> TASK INSTRUCTIONS: Reproduce the text lines of all the rows below without changing a single character, and leave the pictures out of your output.

> EXTRACTED ENTRIES:
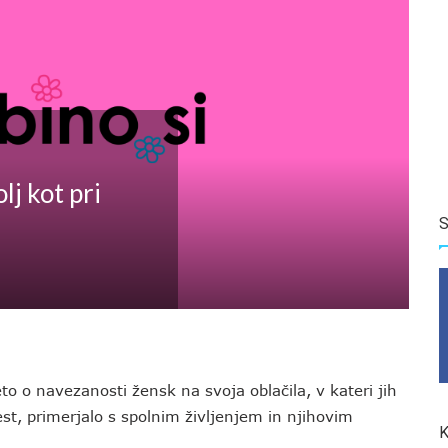
lj kot pri
S
to o navezanosti žensk na svoja oblačila, v kateri jih
st, primerjalo s spolnim življenjem in njihovim
K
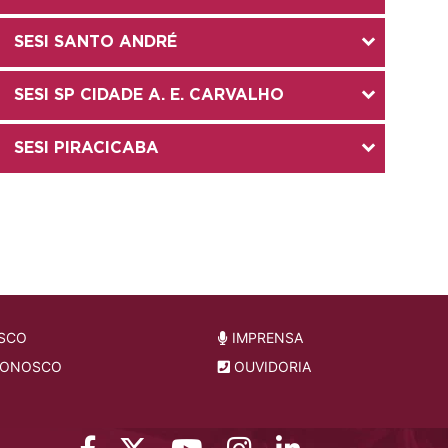
SESI SANTO ANDRÉ
SESI SP CIDADE A. E. CARVALHO
SESI PIRACICABA
SCO
IMPRENSA
CONOSCO
OUVIDORIA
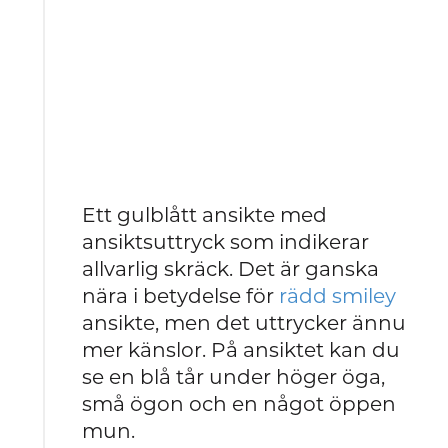
Ett gulblått ansikte med
ansiktsuttryck som indikerar
allvarlig skräck. Det är ganska
nära i betydelse för
rädd smiley
ansikte, men det uttrycker ännu
mer känslor. På ansiktet kan du
se en blå tår under höger öga,
små ögon och en något öppen
mun.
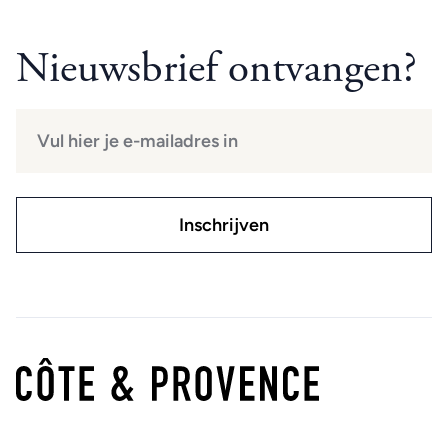
Nieuwsbrief ontvangen?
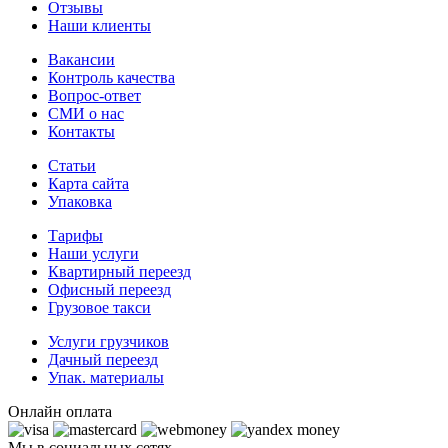
Отзывы
Наши клиенты
Вакансии
Контроль качества
Вопрос-ответ
СМИ о нас
Контакты
Статьи
Карта сайта
Упаковка
Тарифы
Наши услуги
Квартирный переезд
Офисный переезд
Грузовое такси
Услуги грузчиков
Дачный переезд
Упак. материалы
Онлайн оплата
Мы в социальных сетях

> ANSWER SPACE:
lj kot pri
S
to o navezanosti žensk na svoja oblačila, v kateri jih
st, primerjalo s spolnim življenjem in njihovim
K
SESI SANTO ANDRÉ
SESI SP CIDADE A. E. CARVALHO
SESI PIRACICABA
SCO
IMPRENSA
CONOSCO
OUVIDORIA
Ett gulblått ansikte med
ansiktsuttryck som indikerar
allvarlig skräck. Det är ganska
nära i betydelse för
rädd smiley
ansikte, men det uttrycker ännu
mer känslor. På ansiktet kan du
se en blå tår under höger öga,
små ögon och en något öppen
mun.
Nieuwsbrief ontvangen?
Отзывы
Наши клиенты
Вакансии
Контроль качества
Вопрос-ответ
СМИ о нас
Контакты
Статьи
Карта сайта
Упаковка
Тарифы
Наши услуги
Квартирный переезд
Офисный переезд
Грузовое такси
Услуги грузчиков
Дачный переезд
Упак. материалы
Онлайн оплата
Мы в социальных сетях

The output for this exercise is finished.